■Bibliographic Information
Dominic Sobhani, Ruiqi Zhong, Edison Marrese-Taylor, Keisuke Sakaguchi, Yutaka Matsuo. “Language Models can Categorize System Inputs for Performance Analysis”. Nations of the Americas Chapter of the Association for Computational Linguistics (NAACL).
■Overview
Language model systems are used to process diverse categories of input requests, ranging from improving creative writing to solving programming challenges. It would be useful to know which categories they are good at. However, existing evaluations compare model performance on pre-defined categories, failing to reflect a system’s performance on finer-grained or novel ones.
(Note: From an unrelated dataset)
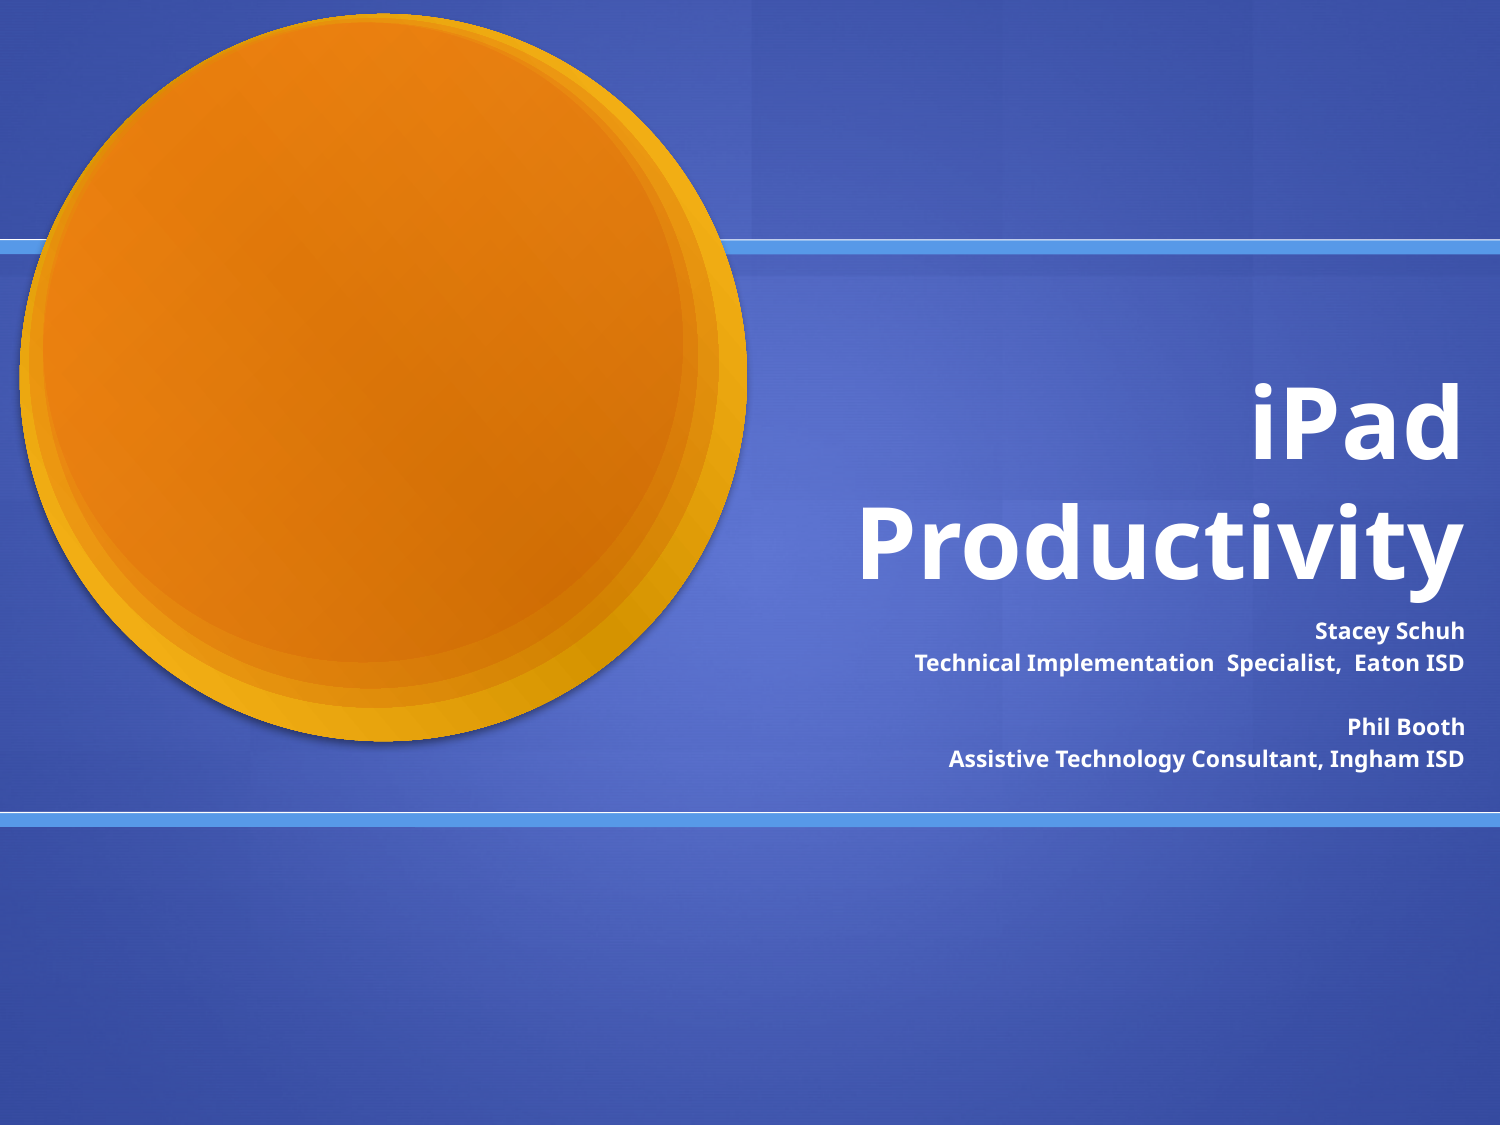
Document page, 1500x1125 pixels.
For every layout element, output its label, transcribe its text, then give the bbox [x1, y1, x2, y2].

subtitle Stacey Schuh Technical Implementation Specialist, Eaton ISD Phil Booth Assistive Technology Consultant, Ingham ISD [675, 608, 1481, 755]
title iPad Productivity [675, 258, 1481, 608]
We propose to automatically search for finer-grained categories based on inputs where a system performs well or poorly, and describe them in natural language. To search for these categories, we propose a large number of candidate category descriptions, e.g. ”Communication Improvement”, find the subset of inputs that match the category descriptions, and calculate the performance on these categories; then we sort these categories based on their performance, thereby highlighting those that score high or low. As one application, we apply our method to compare LLaMA 3-70B and Claude 3 Opus, which have similar Elo-ratings on Chatbot Arena; our method finds the former is weaker at making text more professional and humorous while better at providing psychological insights, depicting a more nuanced picture of model performance.